Eel River Athapaskan
The Eel River Athapaskan People include the Wailaki, Lassik, Nongatl, and Sinkyone (Sinkine). Today they live in present-day Mendocino, Trinity, and Humboldt counties on or near the Eel River and Van Duzen River of northwestern California.
These groups speak dialects of the Wailaki language belonging to the Pacific Coast Athabaskan group of the Athapaskan language family.
Other related Athapaskan groups near the Eel River Athapaskans included the Hupa-Whilkut-Chilula to the north, the Mattole on the coast to the west, and the Kato to the south.
The Whilkut, Nongatl and Lassik were essentially annihilated during the Bald Hills War in the 1860s.
The Nongatl (Hupa word meaning ″Athapaskan to the south″) lived traditionally in the territory around the Van Duzen River, from its outlet on the Eel River to its headwaters near Dinsmore, California, and along Yager Creek and Larabee Creek. They had at least 35 villages.
The Lassik (Las’-sik, the name of their last chief) had about 20 villages and occupied a portion of main Eel River south to Kekawaka Creek, and its east tributaries, Van Duzen River, Larrabee, and Dobbyn creeks, as well the headwaters of the North Fork Eel River and Mad River.

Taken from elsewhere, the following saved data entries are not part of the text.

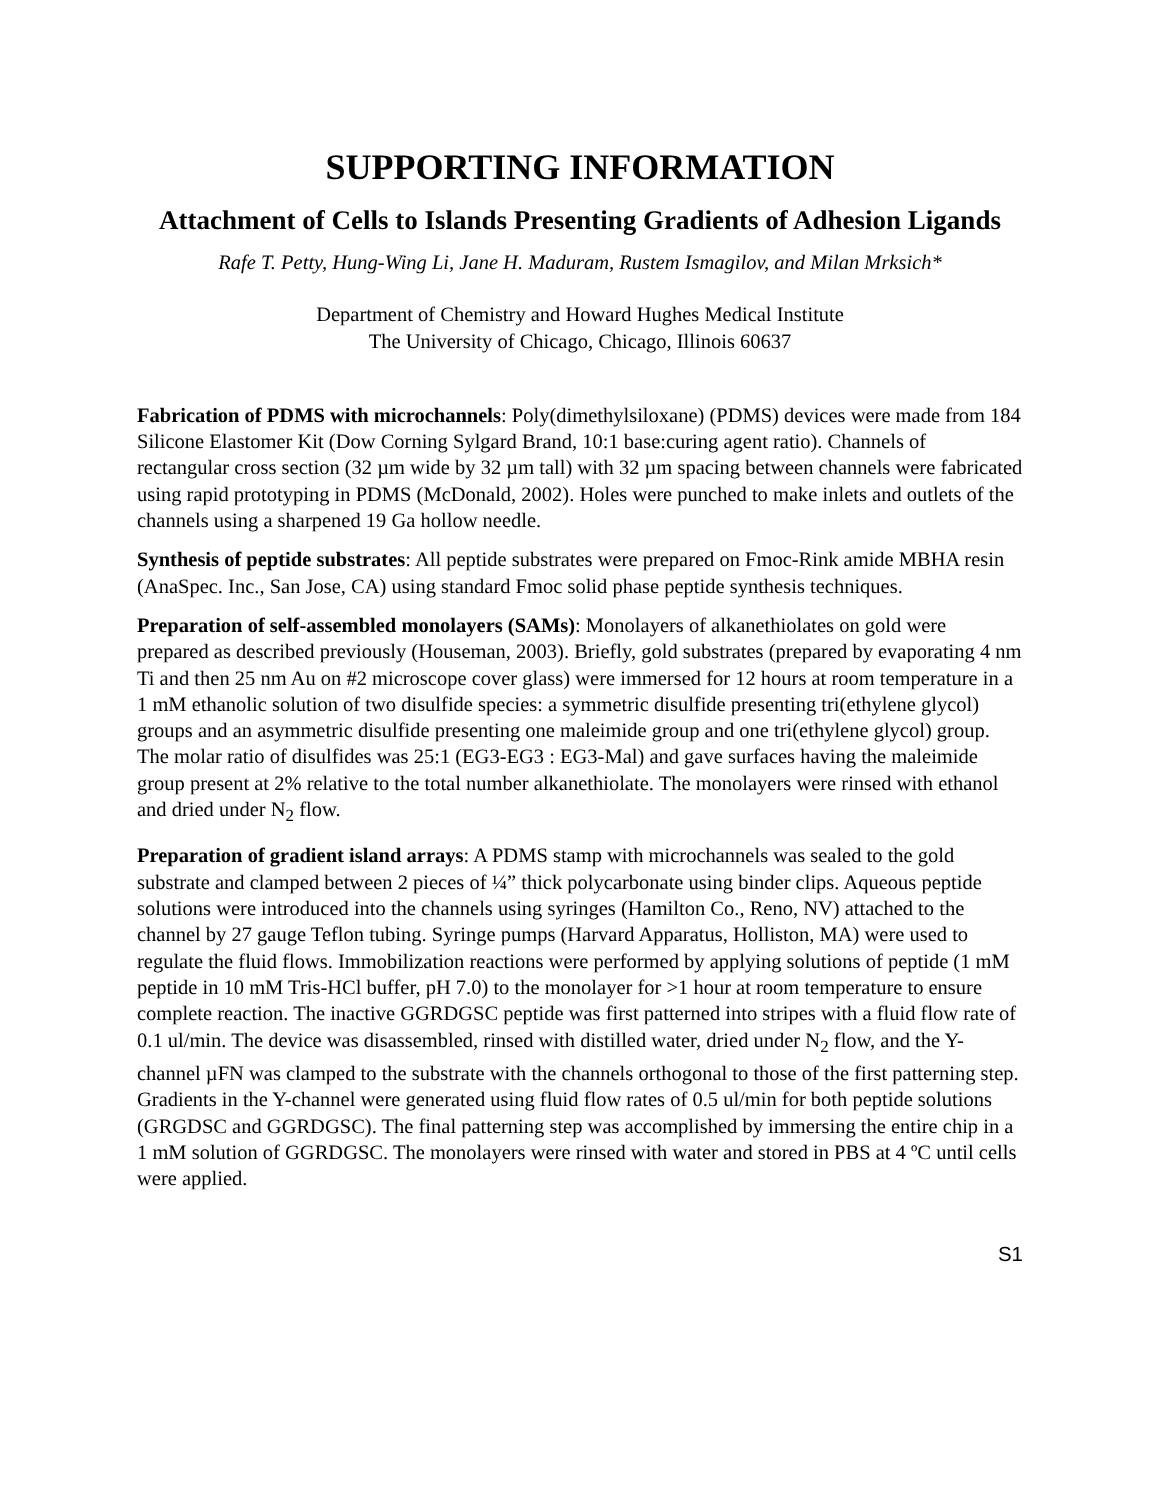SUPPORTING INFORMATION
Attachment of Cells to Islands Presenting Gradients of Adhesion Ligands
Rafe T. Petty, Hung-Wing Li, Jane H. Maduram, Rustem Ismagilov, and Milan Mrksich*
Department of Chemistry and Howard Hughes Medical Institute
The University of Chicago, Chicago, Illinois 60637
Fabrication of PDMS with microchannels: Poly(dimethylsiloxane) (PDMS) devices were made from 184 Silicone Elastomer Kit (Dow Corning Sylgard Brand, 10:1 base:curing agent ratio). Channels of rectangular cross section (32 µm wide by 32 µm tall) with 32 µm spacing between channels were fabricated using rapid prototyping in PDMS (McDonald, 2002). Holes were punched to make inlets and outlets of the channels using a sharpened 19 Ga hollow needle.
Synthesis of peptide substrates: All peptide substrates were prepared on Fmoc-Rink amide MBHA resin (AnaSpec. Inc., San Jose, CA) using standard Fmoc solid phase peptide synthesis techniques.
Preparation of self-assembled monolayers (SAMs): Monolayers of alkanethiolates on gold were prepared as described previously (Houseman, 2003). Briefly, gold substrates (prepared by evaporating 4 nm Ti and then 25 nm Au on #2 microscope cover glass) were immersed for 12 hours at room temperature in a 1 mM ethanolic solution of two disulfide species: a symmetric disulfide presenting tri(ethylene glycol) groups and an asymmetric disulfide presenting one maleimide group and one tri(ethylene glycol) group. The molar ratio of disulfides was 25:1 (EG3-EG3 : EG3-Mal) and gave surfaces having the maleimide group present at 2% relative to the total number alkanethiolate. The monolayers were rinsed with ethanol and dried under N<sub>2</sub> flow.
Preparation of gradient island arrays: A PDMS stamp with microchannels was sealed to the gold substrate and clamped between 2 pieces of ¼” thick polycarbonate using binder clips. Aqueous peptide solutions were introduced into the channels using syringes (Hamilton Co., Reno, NV) attached to the channel by 27 gauge Teflon tubing. Syringe pumps (Harvard Apparatus, Holliston, MA) were used to regulate the fluid flows. Immobilization reactions were performed by applying solutions of peptide (1 mM peptide in 10 mM Tris-HCl buffer, pH 7.0) to the monolayer for >1 hour at room temperature to ensure complete reaction. The inactive GGRDGSC peptide was first patterned into stripes with a fluid flow rate of 0.1 ul/min. The device was disassembled, rinsed with distilled water, dried under N<sub>2</sub> flow, and the Y-channel µFN was clamped to the substrate with the channels orthogonal to those of the first patterning step. Gradients in the Y-channel were generated using fluid flow rates of 0.5 ul/min for both peptide solutions (GRGDSC and GGRDGSC). The final patterning step was accomplished by immersing the entire chip in a 1 mM solution of GGRDGSC. The monolayers were rinsed with water and stored in PBS at 4 ºC until cells were applied.
S1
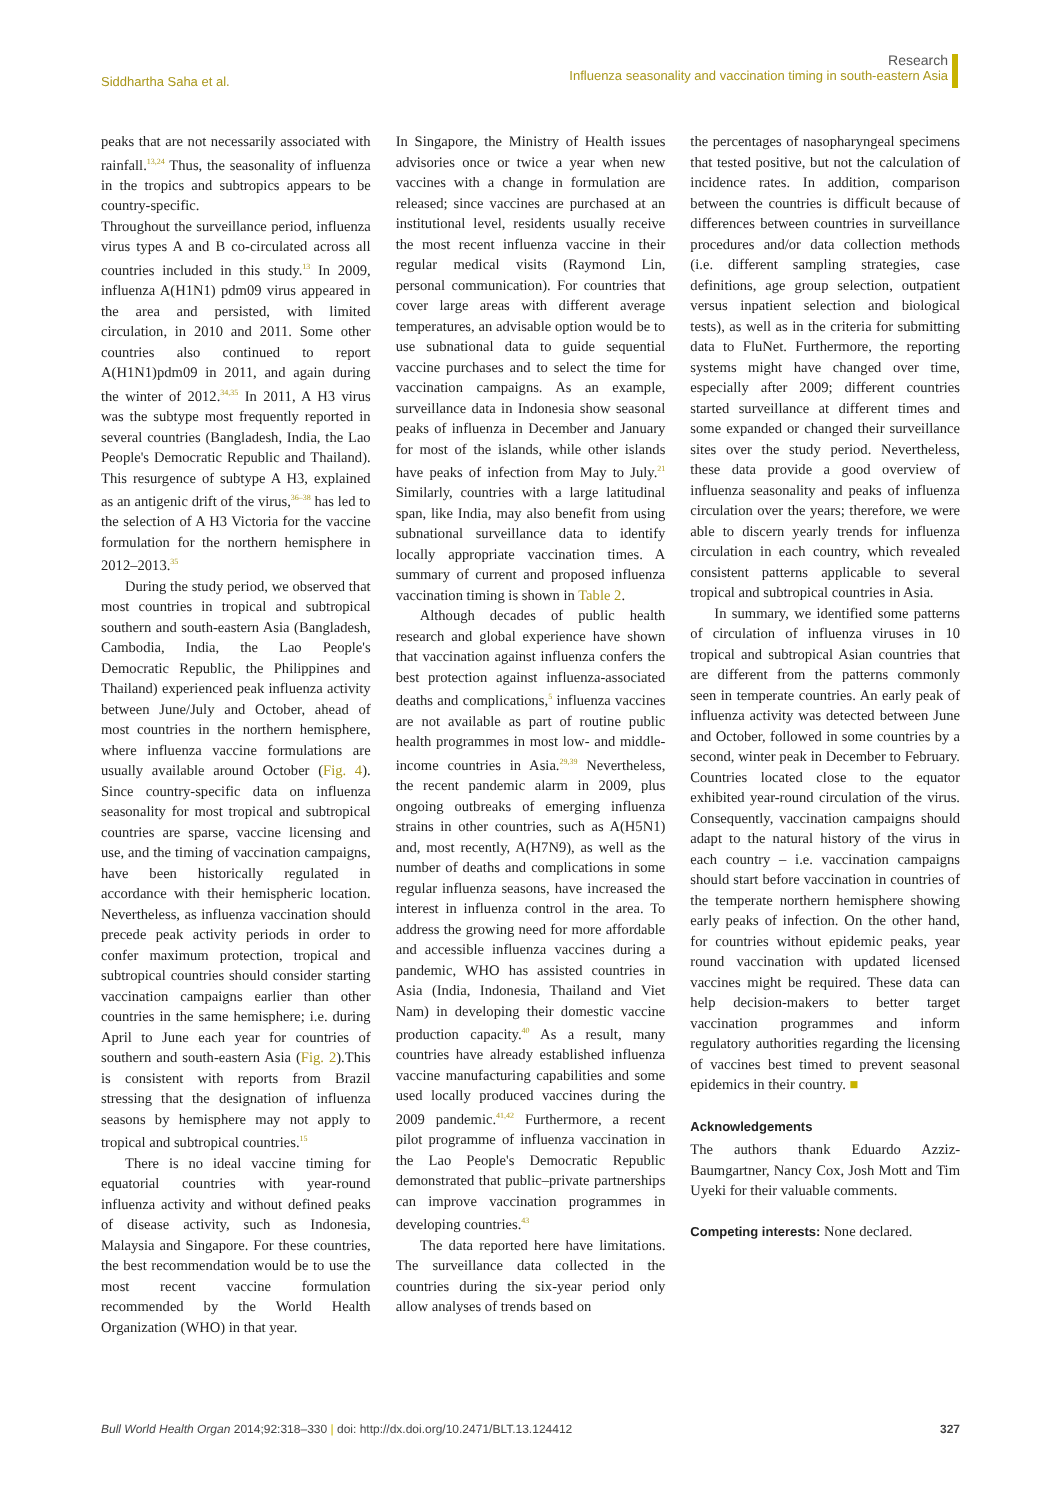Siddhartha Saha et al.
Research
Influenza seasonality and vaccination timing in south-eastern Asia
peaks that are not necessarily associated with rainfall.<sup>13,24</sup> Thus, the seasonality of influenza in the tropics and subtropics appears to be country-specific.
Throughout the surveillance period, influenza virus types A and B co-circulated across all countries included in this study.<sup>13</sup> In 2009, influenza A(H1N1) pdm09 virus appeared in the area and persisted, with limited circulation, in 2010 and 2011. Some other countries also continued to report A(H1N1)pdm09 in 2011, and again during the winter of 2012.<sup>34,35</sup> In 2011, A H3 virus was the subtype most frequently reported in several countries (Bangladesh, India, the Lao People's Democratic Republic and Thailand). This resurgence of subtype A H3, explained as an antigenic drift of the virus,<sup>36–38</sup> has led to the selection of A H3 Victoria for the vaccine formulation for the northern hemisphere in 2012–2013.<sup>35</sup>
During the study period, we observed that most countries in tropical and subtropical southern and south-eastern Asia (Bangladesh, Cambodia, India, the Lao People's Democratic Republic, the Philippines and Thailand) experienced peak influenza activity between June/July and October, ahead of most countries in the northern hemisphere, where influenza vaccine formulations are usually available around October (Fig. 4). Since country-specific data on influenza seasonality for most tropical and subtropical countries are sparse, vaccine licensing and use, and the timing of vaccination campaigns, have been historically regulated in accordance with their hemispheric location. Nevertheless, as influenza vaccination should precede peak activity periods in order to confer maximum protection, tropical and subtropical countries should consider starting vaccination campaigns earlier than other countries in the same hemisphere; i.e. during April to June each year for countries of southern and south-eastern Asia (Fig. 2).This is consistent with reports from Brazil stressing that the designation of influenza seasons by hemisphere may not apply to tropical and subtropical countries.<sup>15</sup>
There is no ideal vaccine timing for equatorial countries with year-round influenza activity and without defined peaks of disease activity, such as Indonesia, Malaysia and Singapore. For these countries, the best recommendation would be to use the most recent vaccine formulation recommended by the World Health Organization (WHO) in that year.
In Singapore, the Ministry of Health issues advisories once or twice a year when new vaccines with a change in formulation are released; since vaccines are purchased at an institutional level, residents usually receive the most recent influenza vaccine in their regular medical visits (Raymond Lin, personal communication). For countries that cover large areas with different average temperatures, an advisable option would be to use subnational data to guide sequential vaccine purchases and to select the time for vaccination campaigns. As an example, surveillance data in Indonesia show seasonal peaks of influenza in December and January for most of the islands, while other islands have peaks of infection from May to July.<sup>21</sup> Similarly, countries with a large latitudinal span, like India, may also benefit from using subnational surveillance data to identify locally appropriate vaccination times. A summary of current and proposed influenza vaccination timing is shown in Table 2.
Although decades of public health research and global experience have shown that vaccination against influenza confers the best protection against influenza-associated deaths and complications,<sup>5</sup> influenza vaccines are not available as part of routine public health programmes in most low- and middle-income countries in Asia.<sup>29,39</sup> Nevertheless, the recent pandemic alarm in 2009, plus ongoing outbreaks of emerging influenza strains in other countries, such as A(H5N1) and, most recently, A(H7N9), as well as the number of deaths and complications in some regular influenza seasons, have increased the interest in influenza control in the area. To address the growing need for more affordable and accessible influenza vaccines during a pandemic, WHO has assisted countries in Asia (India, Indonesia, Thailand and Viet Nam) in developing their domestic vaccine production capacity.<sup>40</sup> As a result, many countries have already established influenza vaccine manufacturing capabilities and some used locally produced vaccines during the 2009 pandemic.<sup>41,42</sup> Furthermore, a recent pilot programme of influenza vaccination in the Lao People's Democratic Republic demonstrated that public–private partnerships can improve vaccination programmes in developing countries.<sup>43</sup>
The data reported here have limitations. The surveillance data collected in the countries during the six-year period only allow analyses of trends based on
the percentages of nasopharyngeal specimens that tested positive, but not the calculation of incidence rates. In addition, comparison between the countries is difficult because of differences between countries in surveillance procedures and/or data collection methods (i.e. different sampling strategies, case definitions, age group selection, outpatient versus inpatient selection and biological tests), as well as in the criteria for submitting data to FluNet. Furthermore, the reporting systems might have changed over time, especially after 2009; different countries started surveillance at different times and some expanded or changed their surveillance sites over the study period. Nevertheless, these data provide a good overview of influenza seasonality and peaks of influenza circulation over the years; therefore, we were able to discern yearly trends for influenza circulation in each country, which revealed consistent patterns applicable to several tropical and subtropical countries in Asia.
In summary, we identified some patterns of circulation of influenza viruses in 10 tropical and subtropical Asian countries that are different from the patterns commonly seen in temperate countries. An early peak of influenza activity was detected between June and October, followed in some countries by a second, winter peak in December to February. Countries located close to the equator exhibited year-round circulation of the virus. Consequently, vaccination campaigns should adapt to the natural history of the virus in each country – i.e. vaccination campaigns should start before vaccination in countries of the temperate northern hemisphere showing early peaks of infection. On the other hand, for countries without epidemic peaks, year round vaccination with updated licensed vaccines might be required. These data can help decision-makers to better target vaccination programmes and inform regulatory authorities regarding the licensing of vaccines best timed to prevent seasonal epidemics in their country. ■
Acknowledgements
The authors thank Eduardo Azziz-Baumgartner, Nancy Cox, Josh Mott and Tim Uyeki for their valuable comments.
Competing interests: None declared.
Bull World Health Organ 2014;92:318–330 | doi: http://dx.doi.org/10.2471/BLT.13.124412 327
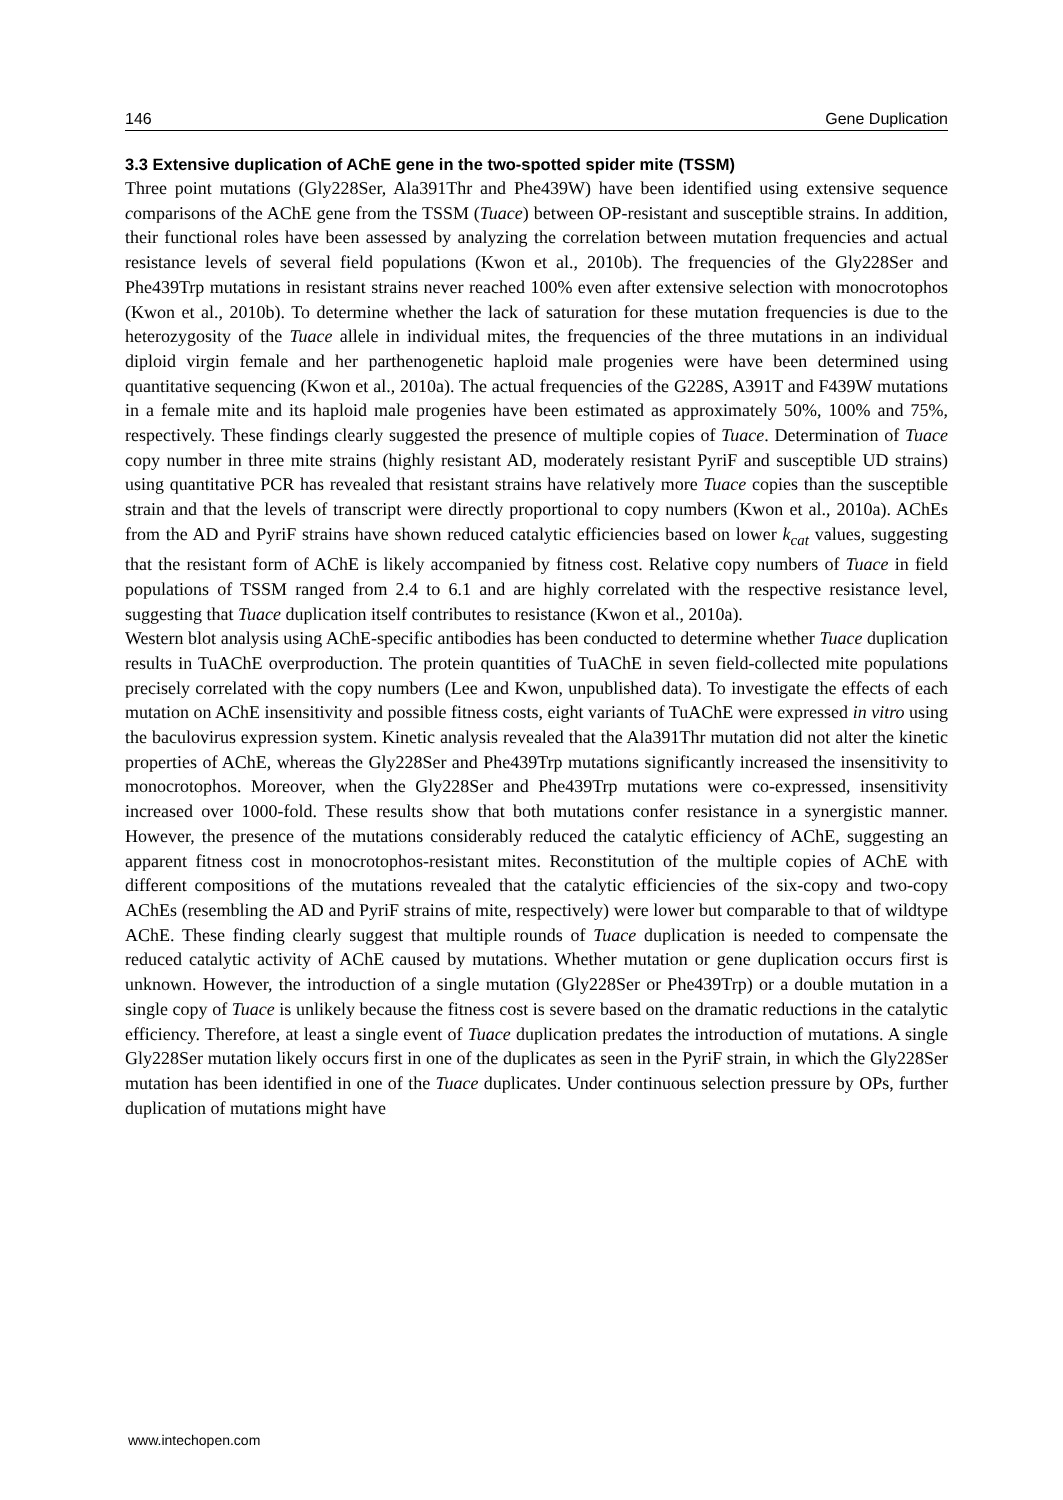146 Gene Duplication
3.3 Extensive duplication of AChE gene in the two-spotted spider mite (TSSM)
Three point mutations (Gly228Ser, Ala391Thr and Phe439W) have been identified using extensive sequence comparisons of the AChE gene from the TSSM (Tuace) between OP-resistant and susceptible strains. In addition, their functional roles have been assessed by analyzing the correlation between mutation frequencies and actual resistance levels of several field populations (Kwon et al., 2010b). The frequencies of the Gly228Ser and Phe439Trp mutations in resistant strains never reached 100% even after extensive selection with monocrotophos (Kwon et al., 2010b). To determine whether the lack of saturation for these mutation frequencies is due to the heterozygosity of the Tuace allele in individual mites, the frequencies of the three mutations in an individual diploid virgin female and her parthenogenetic haploid male progenies were have been determined using quantitative sequencing (Kwon et al., 2010a). The actual frequencies of the G228S, A391T and F439W mutations in a female mite and its haploid male progenies have been estimated as approximately 50%, 100% and 75%, respectively. These findings clearly suggested the presence of multiple copies of Tuace. Determination of Tuace copy number in three mite strains (highly resistant AD, moderately resistant PyriF and susceptible UD strains) using quantitative PCR has revealed that resistant strains have relatively more Tuace copies than the susceptible strain and that the levels of transcript were directly proportional to copy numbers (Kwon et al., 2010a). AChEs from the AD and PyriF strains have shown reduced catalytic efficiencies based on lower k<sub>cat</sub> values, suggesting that the resistant form of AChE is likely accompanied by fitness cost. Relative copy numbers of Tuace in field populations of TSSM ranged from 2.4 to 6.1 and are highly correlated with the respective resistance level, suggesting that Tuace duplication itself contributes to resistance (Kwon et al., 2010a).
Western blot analysis using AChE-specific antibodies has been conducted to determine whether Tuace duplication results in TuAChE overproduction. The protein quantities of TuAChE in seven field-collected mite populations precisely correlated with the copy numbers (Lee and Kwon, unpublished data). To investigate the effects of each mutation on AChE insensitivity and possible fitness costs, eight variants of TuAChE were expressed in vitro using the baculovirus expression system. Kinetic analysis revealed that the Ala391Thr mutation did not alter the kinetic properties of AChE, whereas the Gly228Ser and Phe439Trp mutations significantly increased the insensitivity to monocrotophos. Moreover, when the Gly228Ser and Phe439Trp mutations were co-expressed, insensitivity increased over 1000-fold. These results show that both mutations confer resistance in a synergistic manner. However, the presence of the mutations considerably reduced the catalytic efficiency of AChE, suggesting an apparent fitness cost in monocrotophos-resistant mites. Reconstitution of the multiple copies of AChE with different compositions of the mutations revealed that the catalytic efficiencies of the six-copy and two-copy AChEs (resembling the AD and PyriF strains of mite, respectively) were lower but comparable to that of wildtype AChE. These finding clearly suggest that multiple rounds of Tuace duplication is needed to compensate the reduced catalytic activity of AChE caused by mutations. Whether mutation or gene duplication occurs first is unknown. However, the introduction of a single mutation (Gly228Ser or Phe439Trp) or a double mutation in a single copy of Tuace is unlikely because the fitness cost is severe based on the dramatic reductions in the catalytic efficiency. Therefore, at least a single event of Tuace duplication predates the introduction of mutations. A single Gly228Ser mutation likely occurs first in one of the duplicates as seen in the PyriF strain, in which the Gly228Ser mutation has been identified in one of the Tuace duplicates. Under continuous selection pressure by OPs, further duplication of mutations might have
www.intechopen.com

The majority of them perished during the first few years of the occupancy of their country by white people, a bounty being placed on their heads and the traffic in children for slaves being profitable and unrestrained. A few families of them are still living in the neighborhood of their former homes.
The Wailaki (Wintun term meaning “north language.”) or in their own language Kinist’ee (″the people″) lived in northwestern California, along the Eel River south of Kekawaka Creek and the North Fork Eel River in three main subdivisions:
Tsennahkenne or Tsen-nah-ken-ne (Eel River Wailaki or Mainstem Eel River band);
Bahneko or Bah-ne-ko keah (North Fork [Eel River] Wailaki or North Fork Eel River band); and
Che-teg-gah-ahng (Pitch Wailaki or Pitch band) (located farther up the North Fork of the Eel River). These regional groupings were divided into several bands and contained almost 100 villages.
The Sinkyone, with about 70 villages, had the land along the Eel River and South Fork Eel River, and a portion of coastline from Spanish Flat south.
Today, some Wailaki people are enrolled in the Scotts Valley Band of Pomo Indians of California, the Grindstone Indian Rancheria of Wintun-Wailaki Indians, and the Round Valley Indian Tribes (formerly: Covelo Indian Community Yuki, Wailaki, Concow, Little Lake Pomo, Nomlacki, and Pit River peoples).
There are also Athabascan tribes in Alaska.